Nie trzeba ściągać aplikacji ani nawet używać telefonu
Skanować zakupy można na dwa sposoby – za pomocą smartfonu oraz sklepowego skanera. Na telefonie jednak należy najpierw zainstalować i skonfigurować aplikację, dlatego dziś skupimy się wyłącznie na drugiej możliwości.
Skaner ma bowiem zasadnicze przewagi:
- Jest od razu gotowy do pracy – na telefon trzeba ściągnąć aplikację
- Ma ergonomiczny kształt i jest dużo bardziej poręczny od telefonu
- Wózek ma wbudowany uchwyt, do którego można włożyć skaner, gdy go nie używamy
- Korzystając ze skanera można swobodnie przeglądać na telefonie aktualną gazetkę sklepu oraz listę zakupów – bez konieczności ciągłego przełączania między aplikacjami
Jak działa Tesco Scan&Shop?
Wybór i obsługa skanera są bardzo proste – opiszemy proces od początku do końca.
Wchodząc do sklepu, należy podejść do półki ze skanerami i na ekranie dotykowym wybrać odpowiednią opcję – skaner lub telefon. Po wybraniu skanera zaświeci się monitor konkretnego urządzenia, które zostało dla nas odblokowane. Należy je wyciągnąć i umieścić w uchwycie na wózku. W tym momencie można też zeskanować kartę Clubcard.
Gdy znajdziemy produkt, który chcemy kupić, należy nakierować skaner na kod kreskowy i wcisnąć biały przycisk. Po zeskanowaniu usłyszymy dźwięk, a produkt pojawi się na ekranie. W tym momencie można wybrać liczbę produktów i dodać go do listy.
Produkty można również łatwo usuwać – wystarczy wybrac odpowiednią opcję na monitorze – ikonka kosza na śmieci – i powtórnie zeskanować kod.
Kody kreskowe niektórych produktów – m.in. owoców i warzyw kupowanych na sztuki oraz pieczywa – znajdują się na tabliczce z nazwą produktu, która umieszczona jest na półce lub regale. Skanowanie odbywa się tak samo, jak w przypadku kodów na opakowaniu.

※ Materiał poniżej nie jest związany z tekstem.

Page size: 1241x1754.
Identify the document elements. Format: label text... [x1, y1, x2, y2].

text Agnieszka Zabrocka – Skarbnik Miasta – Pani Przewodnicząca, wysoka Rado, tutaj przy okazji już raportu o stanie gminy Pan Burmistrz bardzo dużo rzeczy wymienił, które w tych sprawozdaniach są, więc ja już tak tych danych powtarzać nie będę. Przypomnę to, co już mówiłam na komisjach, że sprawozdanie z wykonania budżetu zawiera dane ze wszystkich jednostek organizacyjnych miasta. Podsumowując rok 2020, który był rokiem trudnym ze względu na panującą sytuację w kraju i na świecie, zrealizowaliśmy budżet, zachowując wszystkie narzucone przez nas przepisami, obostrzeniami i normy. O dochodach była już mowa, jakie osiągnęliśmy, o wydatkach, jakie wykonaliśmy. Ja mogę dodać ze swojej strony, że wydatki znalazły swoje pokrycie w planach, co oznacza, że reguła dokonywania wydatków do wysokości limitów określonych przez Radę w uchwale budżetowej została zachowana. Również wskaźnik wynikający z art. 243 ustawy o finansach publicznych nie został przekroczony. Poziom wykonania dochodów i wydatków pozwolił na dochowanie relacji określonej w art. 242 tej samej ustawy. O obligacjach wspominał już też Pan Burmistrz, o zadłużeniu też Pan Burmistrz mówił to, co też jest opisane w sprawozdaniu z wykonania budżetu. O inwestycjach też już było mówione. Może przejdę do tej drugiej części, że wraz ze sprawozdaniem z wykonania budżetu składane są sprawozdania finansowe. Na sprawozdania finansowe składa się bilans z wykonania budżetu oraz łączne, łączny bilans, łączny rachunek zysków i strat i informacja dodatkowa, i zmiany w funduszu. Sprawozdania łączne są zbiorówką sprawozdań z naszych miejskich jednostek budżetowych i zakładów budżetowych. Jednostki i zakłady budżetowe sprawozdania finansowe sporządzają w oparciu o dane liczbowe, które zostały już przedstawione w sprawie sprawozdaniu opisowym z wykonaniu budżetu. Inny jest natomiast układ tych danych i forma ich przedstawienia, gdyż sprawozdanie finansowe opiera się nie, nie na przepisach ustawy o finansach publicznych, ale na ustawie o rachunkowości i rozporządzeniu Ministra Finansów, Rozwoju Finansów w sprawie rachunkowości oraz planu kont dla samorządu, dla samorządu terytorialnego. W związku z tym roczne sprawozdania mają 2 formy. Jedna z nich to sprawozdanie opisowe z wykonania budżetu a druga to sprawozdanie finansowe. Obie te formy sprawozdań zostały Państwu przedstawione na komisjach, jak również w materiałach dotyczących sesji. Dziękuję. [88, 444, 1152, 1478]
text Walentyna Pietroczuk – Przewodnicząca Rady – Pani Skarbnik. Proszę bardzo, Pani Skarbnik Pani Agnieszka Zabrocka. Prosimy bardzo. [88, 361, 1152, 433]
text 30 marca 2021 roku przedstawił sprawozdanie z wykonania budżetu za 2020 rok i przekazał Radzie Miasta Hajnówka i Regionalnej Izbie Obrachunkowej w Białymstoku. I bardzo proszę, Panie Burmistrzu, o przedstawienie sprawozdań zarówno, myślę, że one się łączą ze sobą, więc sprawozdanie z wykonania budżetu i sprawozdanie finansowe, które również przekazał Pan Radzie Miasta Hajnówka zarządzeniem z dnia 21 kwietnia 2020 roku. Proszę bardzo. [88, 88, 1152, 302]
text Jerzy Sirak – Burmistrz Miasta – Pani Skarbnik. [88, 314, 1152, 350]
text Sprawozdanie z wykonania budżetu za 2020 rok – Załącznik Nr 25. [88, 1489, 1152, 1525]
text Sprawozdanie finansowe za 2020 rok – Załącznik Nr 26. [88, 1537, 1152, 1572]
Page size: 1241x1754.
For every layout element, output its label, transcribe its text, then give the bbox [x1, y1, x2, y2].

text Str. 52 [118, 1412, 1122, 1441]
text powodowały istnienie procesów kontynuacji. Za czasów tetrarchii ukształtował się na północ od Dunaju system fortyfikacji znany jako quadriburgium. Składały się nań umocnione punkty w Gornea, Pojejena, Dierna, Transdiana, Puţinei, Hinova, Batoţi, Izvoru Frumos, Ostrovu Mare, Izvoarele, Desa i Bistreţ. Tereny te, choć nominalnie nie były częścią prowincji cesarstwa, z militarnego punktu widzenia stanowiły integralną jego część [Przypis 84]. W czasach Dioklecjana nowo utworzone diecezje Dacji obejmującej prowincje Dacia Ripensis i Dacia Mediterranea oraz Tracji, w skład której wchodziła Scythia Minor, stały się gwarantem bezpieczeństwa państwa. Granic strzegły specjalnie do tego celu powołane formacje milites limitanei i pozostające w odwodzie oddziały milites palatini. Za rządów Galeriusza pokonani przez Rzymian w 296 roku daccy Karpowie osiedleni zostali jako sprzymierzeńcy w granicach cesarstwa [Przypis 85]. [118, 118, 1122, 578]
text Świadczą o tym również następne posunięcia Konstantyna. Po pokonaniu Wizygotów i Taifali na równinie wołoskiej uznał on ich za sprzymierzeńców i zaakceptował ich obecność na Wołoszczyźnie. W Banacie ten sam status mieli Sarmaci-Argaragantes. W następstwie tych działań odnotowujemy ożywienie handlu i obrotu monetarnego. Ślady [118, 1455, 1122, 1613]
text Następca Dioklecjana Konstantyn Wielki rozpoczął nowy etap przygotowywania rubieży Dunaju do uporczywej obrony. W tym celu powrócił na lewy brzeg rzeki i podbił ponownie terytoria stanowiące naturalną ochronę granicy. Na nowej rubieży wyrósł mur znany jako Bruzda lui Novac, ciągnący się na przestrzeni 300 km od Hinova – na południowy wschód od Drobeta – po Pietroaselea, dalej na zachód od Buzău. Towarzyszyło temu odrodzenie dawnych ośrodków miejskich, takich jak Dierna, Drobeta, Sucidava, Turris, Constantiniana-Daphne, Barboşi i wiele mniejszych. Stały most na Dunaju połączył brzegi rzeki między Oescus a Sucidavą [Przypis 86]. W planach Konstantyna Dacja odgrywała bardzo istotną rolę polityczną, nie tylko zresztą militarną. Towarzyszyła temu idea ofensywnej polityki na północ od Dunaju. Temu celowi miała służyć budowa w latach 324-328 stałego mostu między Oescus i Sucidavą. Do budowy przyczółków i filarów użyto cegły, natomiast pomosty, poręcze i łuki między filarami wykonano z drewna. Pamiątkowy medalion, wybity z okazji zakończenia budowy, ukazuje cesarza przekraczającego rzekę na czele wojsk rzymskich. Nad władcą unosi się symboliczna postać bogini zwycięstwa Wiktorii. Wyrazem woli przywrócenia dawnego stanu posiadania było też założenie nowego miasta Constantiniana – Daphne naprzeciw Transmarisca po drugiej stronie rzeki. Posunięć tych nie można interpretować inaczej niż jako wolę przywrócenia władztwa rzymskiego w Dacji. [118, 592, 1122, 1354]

Gdy mamy w koszyku wszystko, co chcemy kupić, kierujemy się do kas samoobsługowych. Tam należy postępować zgodnie z instrukcjami umieszczonymi na ekranie kasy oraz poddać się kontroli produktów. Asystent zeskanuje kilka losowo wybranych produktów i – jeśli wszystko będzie się zgadzać – zaakceptuje zakupy. Potem pozostaje nam tylko zapłacić – jak za standardowe zakupy w kasie samoobsługowej i odłożyć skaner na dedykowaną półkę, która powinna znaleźć się przy wyjściu.
Wygodnie i szybko!
Dotykowy ekran skanera jest intuicyjny i wygodny w obsłudze. Zupełnie jak ekran smartfonu. Widać na nim pełną listę produktów, które mamy w koszyku oraz kwotę, jaką za nie zapłacimy. Takie rozwiązanie pozwala uniknąć niemiłych niespodzianek przy kasie oraz lepiej kontrolować swoje wydatki. Można na spokojnie zastanowić się, czy każdy produkt jest nam potrzebny i ewentualnie wycofać go z listy.
Zakończenie zakupów jest dużo szybsze, niż standardowe stanie w kolejce. Nie musimy wyciągać zakupów na taśmę ani w pośpiechu pakować ich z powrotem. Szybka kontrola losowych produktów oraz sprawdzenie dowodu osobistego przy zakupie alkoholu to jedyne sytuacje, w których wymagana jest obecność pracownika sklepu. Całą resztę możemy zrobić samodzielnie!
Czy mieliście okazję korzystać już z funkcji Scan&Shop w Tesco? Kto z Was uważa je za wygodne rozwiązanie?